The Siege of Boston was the opening phase of the Revolutionary War. The siege began on April 19 after the Battles of Lexington and Concord, when the militia from surrounding Massachusetts communities blocked land access to Boston. The Continental Congress formed the Continental Army from the militia, with George Washington as its Commander in Chief. In June 1775, the British seized Bunker and Breed’s Hills, from which the Continentals were preparing to bombard the city, but their casualties were heavy and their gains were insufficient to break the Continental Army’s hold on land access to Boston. The Americans laid siege to the British-occupied city. In November 1775, Washington sent Henry Knox to bring to Boston the heavy artillery that had been captured at Fort Ticonderoga. The British commander William Howe saw the British position as indefensible and withdrew the British forces in Boston to the British stronghold at Halifax, Nova Scotia, on March 17.

In a letter to the president of Congress, General Washington wrote of his intentions in marching to New York and expressed frustration with Congress for failing to send adequate funds to allow him to pay his troops. On the 11th of March 1776, a General Order announced the march to New York and establishment of his military guard. “The General being desirous of selecting a particular number of men, as a Guard for himself, and baggage, The Colonel, or commanding Officer, of each of the established Regiments, (the Artillery and Riffle-men excepted) will furnish him with four, that the number wanted may be chosen out of them.”
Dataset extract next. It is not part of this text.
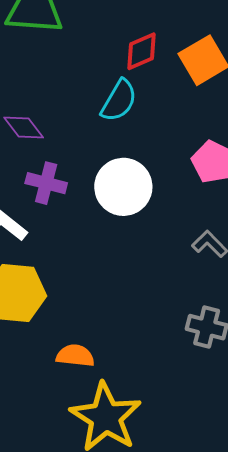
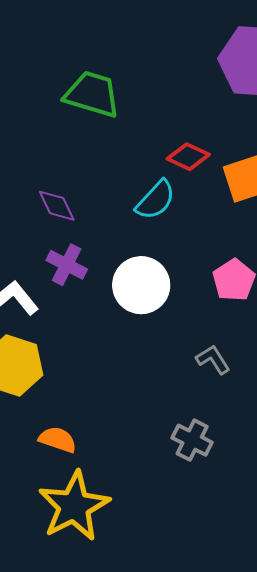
red diamond: (142, 51) -> (188, 157), turned 36

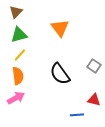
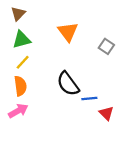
gray square: (94, 66) -> (106, 46), moved
red triangle: (94, 100) -> (106, 113), turned 32
blue line: (77, 115) -> (89, 98), moved

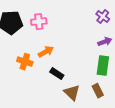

The published papers of Washington note, “From 4 to 13 April GW was on the road from Cambridge to New York. He was accompanied on this journey by his aides-de-camp William Palfrey and Stephen Moylan and the adjutant general of the Continental army, Horatio Gates.. GW, in order “to see and expedite the embarkation of the Troops” going to New York, proceeded on the “lower” road through Providence, Norwich, and New London to New Haven where the two roads met…Because Palfrey neglected to include specific dates in his account and often omitted the names of towns, only a general outline of GW’s journey can be reconstructed from it.” There is no known record of the activities or expenses of the Guard and the supplies it was transmitting.

Autograph document, in the hand of Captain (later Major) Caleb Gibbs, the commander of Washington’s Guard (he took that position on March 12, 1776), back-dated April 4, 1776, “An account of expenses of his Excellency General Washington’s guard, wagons, horses, wagoners, etc… from Cambridge to New York, with several bills.” Washington’s nephew George Lewis became the Guard’s lieutenant. The document lists stops the army made along the way, cities Dedham and Walpole in Massachusetts, Providence in Rhode Island, Plainfield and Norwich in CT, and Long Island and New York, among other locations. It lists the amount of money spent at those stops and, interestingly, the names of taverns and other vendors where the men ate, slept, and refueled their supplies.

This is an important and unpublished document showing the first major movement of the newly formed Continental Army.